Aquellas palabras terminaron de avivar el rencor dentro de la chica. Sabía que aquellas hadas no eran las reales pero sus semblantes orgullosos mientras volaban, sus caras de felicidad mientras sin ellas haberlo notado siquiera hicieron arder a sus padres fue más de lo que podía soportar. 

Liberó el poder del agua y esta, como una onda expansiva, desvaneció la esfera y a las falsas hadas. La chica siguió flotando, hundiéndose en la oscuridad mientras, desde arriba, la voz seguía hablando con el tono de juez que meditaba si salvarla o no. 

-Ellas las liberaron- dijo, dibujando también en la mente de la otra los rostros de Sara, Marta y Nimue- Antes has dicho que volverías a rebelarte si pudieras, ¿lo harías de verdad? -. 

El fuego de la cabaña ardiendo volvió a reflejarse en los ojos de ella. Los gritos de sus padres mientras ella, impotente, pedía ayuda al guardián del río martillearon de nuevo sus oídos. Y la satisfacción al atravesar a Nimue con la espada se reflejó con una mueca de satisfacción homicida. 

-¿Lo harías? – insistió la voz una vez más. 

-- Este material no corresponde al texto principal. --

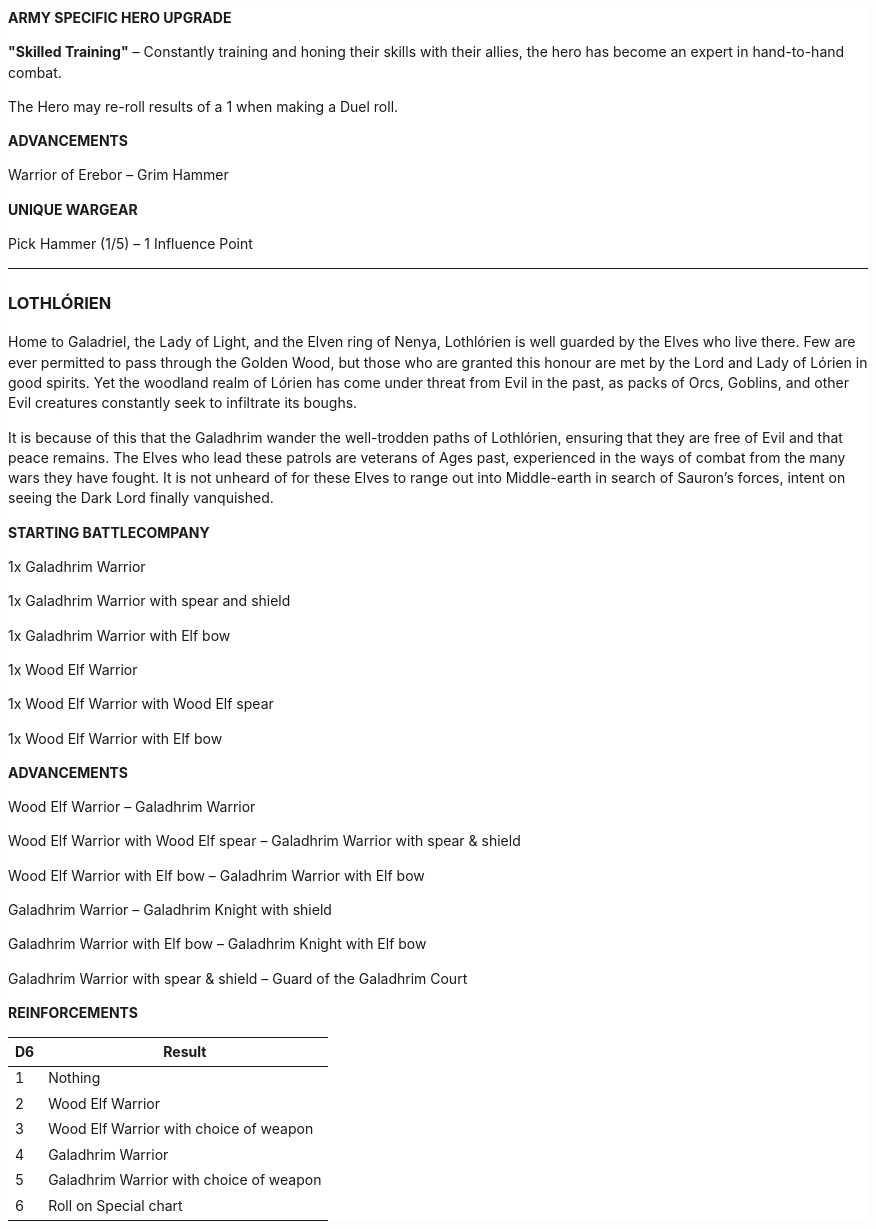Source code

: **ARMY SPECIFIC HERO UPGRADE**

**"Skilled Training"** – Constantly training and honing their skills with their allies, the hero has become an expert in hand-to-hand combat.

The Hero may re-roll results of a 1 when making a Duel roll.

**ADVANCEMENTS**

Warrior of Erebor – Grim Hammer

**UNIQUE WARGEAR**

Pick Hammer (1/5) – 1 Influence Point

---

### LOTHLÓRIEN

Home to Galadriel, the Lady of Light, and the Elven ring of Nenya, Lothlórien is well guarded by the Elves who live there. Few are ever permitted to pass through the Golden Wood, but those who are granted this honour are met by the Lord and Lady of Lórien in good spirits. Yet the woodland realm of Lórien has come under threat from Evil in the past, as packs of Orcs, Goblins, and other Evil creatures constantly seek to infiltrate its boughs. 

It is because of this that the Galadhrim wander the well-trodden paths of Lothlórien, ensuring that they are free of Evil and that peace remains. The Elves who lead these patrols are veterans of Ages past, experienced in the ways of combat from the many wars they have fought. It is not unheard of for these Elves to range out into Middle-earth in search of Sauron’s forces, intent on seeing the Dark Lord finally vanquished.

**STARTING BATTLECOMPANY**

1x Galadhrim Warrior

1x Galadhrim Warrior with spear and shield

1x Galadhrim Warrior with Elf bow

1x Wood Elf Warrior

1x Wood Elf Warrior with Wood Elf spear

1x Wood Elf Warrior with Elf bow

**ADVANCEMENTS**

Wood Elf Warrior – Galadhrim Warrior

Wood Elf Warrior with Wood Elf spear – Galadhrim Warrior with spear & shield

Wood Elf Warrior with Elf bow – Galadhrim Warrior with Elf bow

Galadhrim Warrior – Galadhrim Knight with shield

Galadhrim Warrior with Elf bow – Galadhrim Knight with Elf bow

Galadhrim Warrior with spear & shield – Guard of the Galadhrim Court

**REINFORCEMENTS**

| D6 | Result                                  |
|----|-----------------------------------------|
| 1  | Nothing                                 |
| 2  | Wood Elf Warrior                        |
| 3  | Wood Elf Warrior with choice of weapon  |
| 4  | Galadhrim Warrior                       |
| 5  | Galadhrim Warrior with choice of weapon |
| 6  | Roll on Special chart                   |
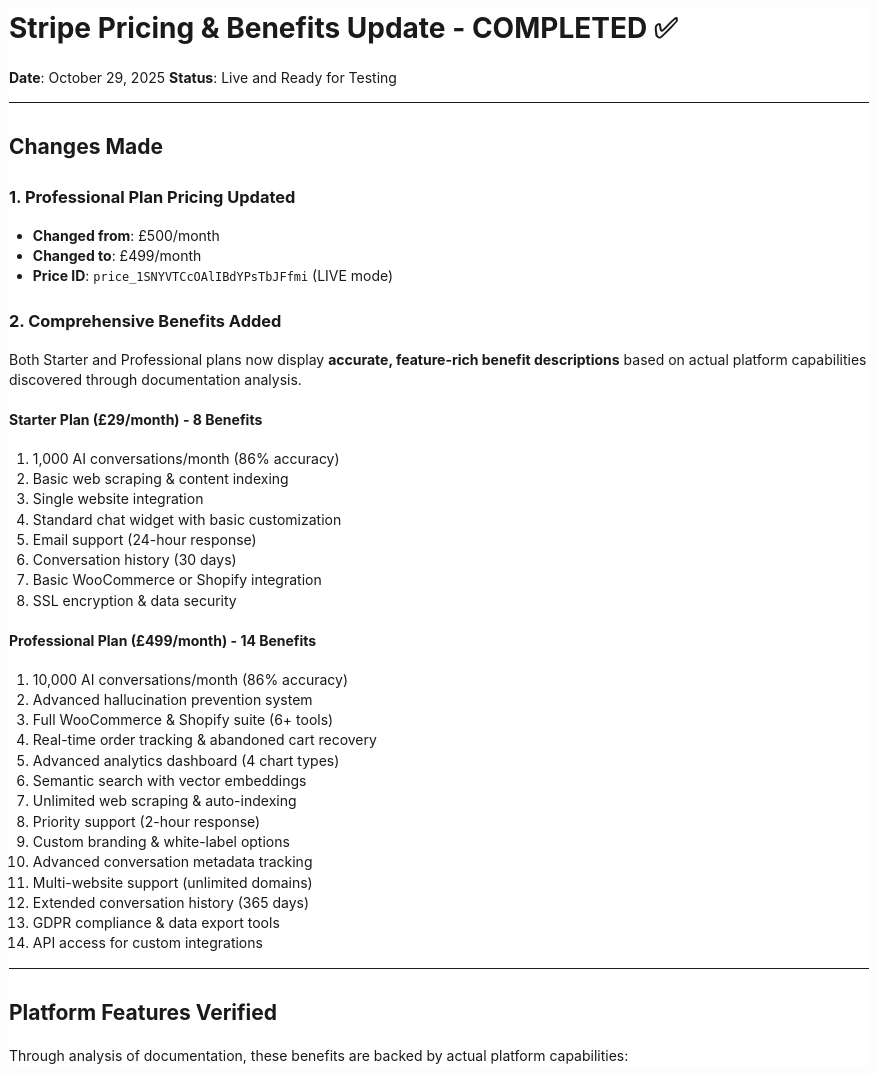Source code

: # Stripe Pricing & Benefits Update - COMPLETED ✅

**Date**: October 29, 2025
**Status**: Live and Ready for Testing

---

## Changes Made

### 1. Professional Plan Pricing Updated
- **Changed from**: £500/month
- **Changed to**: £499/month
- **Price ID**: `price_1SNYVTCcOAlIBdYPsTbJFfmi` (LIVE mode)

### 2. Comprehensive Benefits Added

Both Starter and Professional plans now display **accurate, feature-rich benefit descriptions** based on actual platform capabilities discovered through documentation analysis.

#### Starter Plan (£29/month) - 8 Benefits
1. 1,000 AI conversations/month (86% accuracy)
2. Basic web scraping & content indexing
3. Single website integration
4. Standard chat widget with basic customization
5. Email support (24-hour response)
6. Conversation history (30 days)
7. Basic WooCommerce or Shopify integration
8. SSL encryption & data security

#### Professional Plan (£499/month) - 14 Benefits
1. 10,000 AI conversations/month (86% accuracy)
2. Advanced hallucination prevention system
3. Full WooCommerce & Shopify suite (6+ tools)
4. Real-time order tracking & abandoned cart recovery
5. Advanced analytics dashboard (4 chart types)
6. Semantic search with vector embeddings
7. Unlimited web scraping & auto-indexing
8. Priority support (2-hour response)
9. Custom branding & white-label options
10. Advanced conversation metadata tracking
11. Multi-website support (unlimited domains)
12. Extended conversation history (365 days)
13. GDPR compliance & data export tools
14. API access for custom integrations

---

## Platform Features Verified

Through analysis of documentation, these benefits are backed by actual platform capabilities:
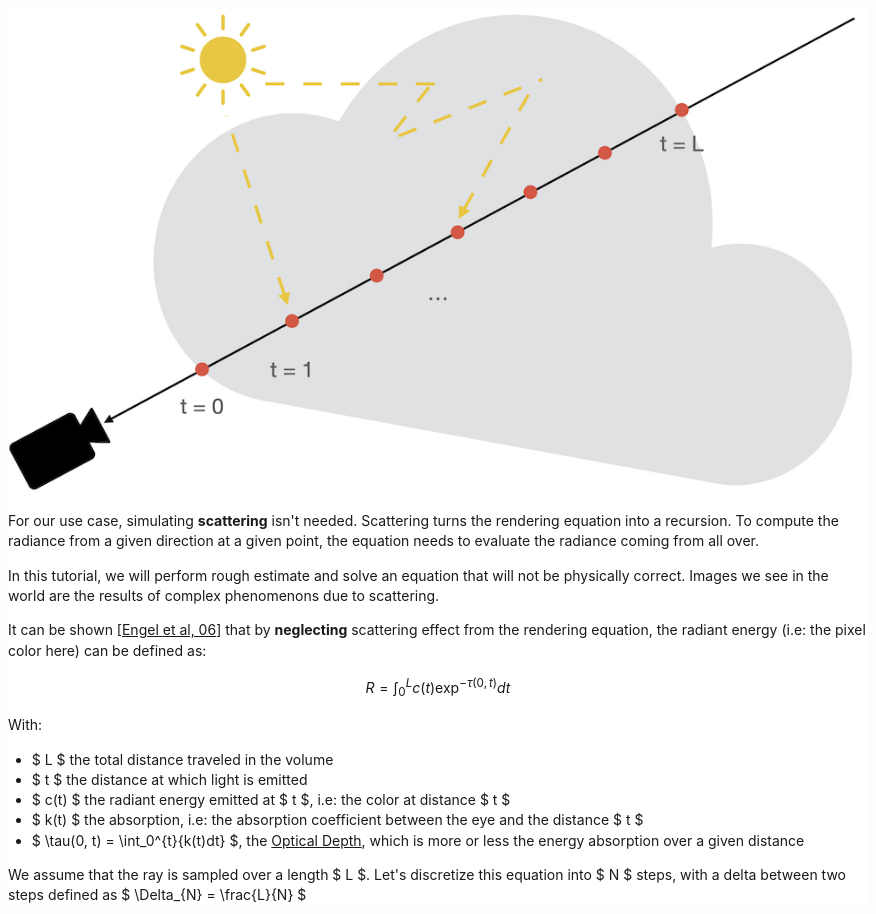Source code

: ![Scattering effects, where perceived can come from multiple bounces](./light-volume-interactions.jpg)

For our use case, simulating **scattering** isn't needed. Scattering turns the
rendering equation into a recursion. To compute the radiance from a given direction at a given point,
the equation needs to evaluate the radiance coming from all over.

In this tutorial, we will perform rough estimate and solve an equation that
will not be physically correct. Images we see in the world are the results
of complex phenomenons due to scattering.

It can be shown [[Engel et al, 06](https://doc.lagout.org/science/0_Computer%20Science/Real-Time%20Volume%20Graphics.pdf)] that by **neglecting** scattering effect
from the rendering equation, the radiant energy (i.e: the pixel color here) can be defined
as:

$$ R = \int_0^{L}{c(t)\exp^{-\tau(0, t)}}dt $$

With:
* $ L $ the total distance traveled in the volume
* $ t $ the distance at which light is emitted
* $ c(t) $ the radiant energy emitted at $ t $, i.e: the color at distance $ t $
* $ k(t) $ the absorption, i.e: the absorption coefficient between the eye
and the distance $ t $
* $ \tau(0, t) = \int_0^{t}{k(t)dt} $, the [Optical Depth](https://en.wikipedia.org/wiki/Optical_depth),
which is more or less the energy absorption over a given distance

We assume that the ray is sampled over a length $ L $. Let's discretize this
equation into $ N $ steps, with a delta between two steps defined as
$ \Delta_{N} = \frac{L}{N} $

«No os perdonaré, no os perdonaré, ¡no os perdonaré! ´´, se repetía la otra mientras luchaba contra la oscuridad que la hundía. No había terminado, pensó. Matar hadas era ahora su forma de sentirse viva. Y, mientras quedara una sola de ellas, la muerte tendría que esperar. 

-Sí. Lo haría- dijo clavando la mirada en la dirección de donde la voz venía, y tendiendo su mano para que la llevara consigo. 

Entonces, la chica soltó un grito de satisfacción al sentir que, como una corriente liberada tras mucho tiempo de ser contenida por una presa, su cuerpo volvía a la vida.